What actions must be taken before requesting prior consultation?
The necessary precondition for prior consultation with the supervisory authority is to carry out Data Protection Impact Assessment to evaluate, in particular, the origin, nature, particularity and severity of the risk to the rights and freedoms of natural persons. The assessment should include, in particular, the measures, safeguards and mechanisms envisaged for mitigating that risk.
The GDPR gives controllers freedom to choose the methodology to carry out a DPIA, but this methodology should be in line with the criteria set out in Annex 2 to the Art. 29 Working Party's Guidelines on Data Protection Impact Assessment and determining whether processing is "likely to result in a high risk” for the purposes of Regulation 2016/679 (WP 248). Those criteria can be used to demonstrate that a specific methodology of a DPIA meets the standards set out in the GDPR.
Helpful information can also be found in the guide prepared by GIODO ‘How to Understand and Apply a Risk-Based Approach?’ in which the next possible steps of actions taken to carry out the overall risk assessment and specific risk assessment were presented.
Close cooperation between controller, data protection officer and processor at each stage of a DPIA is recommended.

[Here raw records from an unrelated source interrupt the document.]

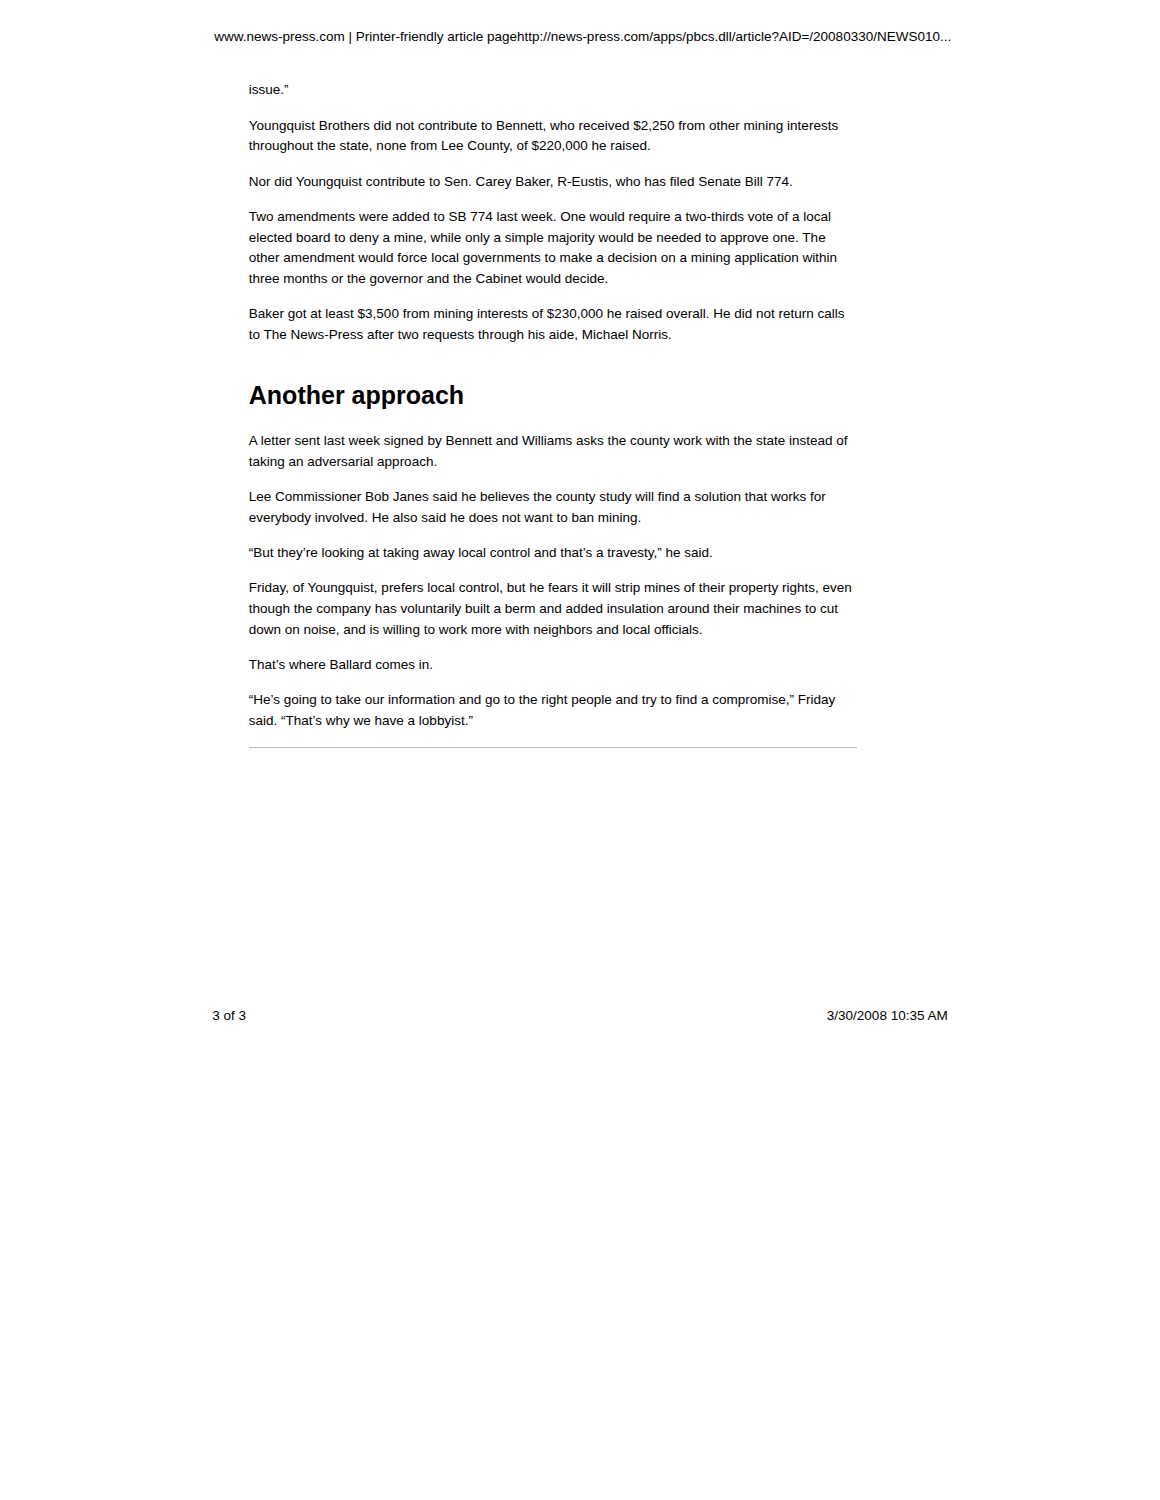www.news-press.com | Printer-friendly article page http://news-press.com/apps/pbcs.dll/article?AID=/20080330/NEWS010...
issue.”
Youngquist Brothers did not contribute to Bennett, who received $2,250 from other mining interests throughout the state, none from Lee County, of $220,000 he raised.
Nor did Youngquist contribute to Sen. Carey Baker, R-Eustis, who has filed Senate Bill 774.
Two amendments were added to SB 774 last week. One would require a two-thirds vote of a local elected board to deny a mine, while only a simple majority would be needed to approve one. The other amendment would force local governments to make a decision on a mining application within three months or the governor and the Cabinet would decide.
Baker got at least $3,500 from mining interests of $230,000 he raised overall. He did not return calls to The News-Press after two requests through his aide, Michael Norris.
Another approach
A letter sent last week signed by Bennett and Williams asks the county work with the state instead of taking an adversarial approach.
Lee Commissioner Bob Janes said he believes the county study will find a solution that works for everybody involved. He also said he does not want to ban mining.
“But they’re looking at taking away local control and that’s a travesty,” he said.
Friday, of Youngquist, prefers local control, but he fears it will strip mines of their property rights, even though the company has voluntarily built a berm and added insulation around their machines to cut down on noise, and is willing to work more with neighbors and local officials.
That’s where Ballard comes in.
“He’s going to take our information and go to the right people and try to find a compromise,” Friday said. “That’s why we have a lobbyist.”
3 of 3 3/30/2008 10:35 AM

Where a DPIA indicates that - due to lack of safeguards, security means and mechanisms mitigating the risk - processing operations would result in a high risk to the rights and freedoms of natural persons, which the controller cannot mitigate by appropriate measures in terms of available technology and costs of implementation, the controller is obliged to consult the supervisory authority whether the intended data processing is compliant with the GDPR.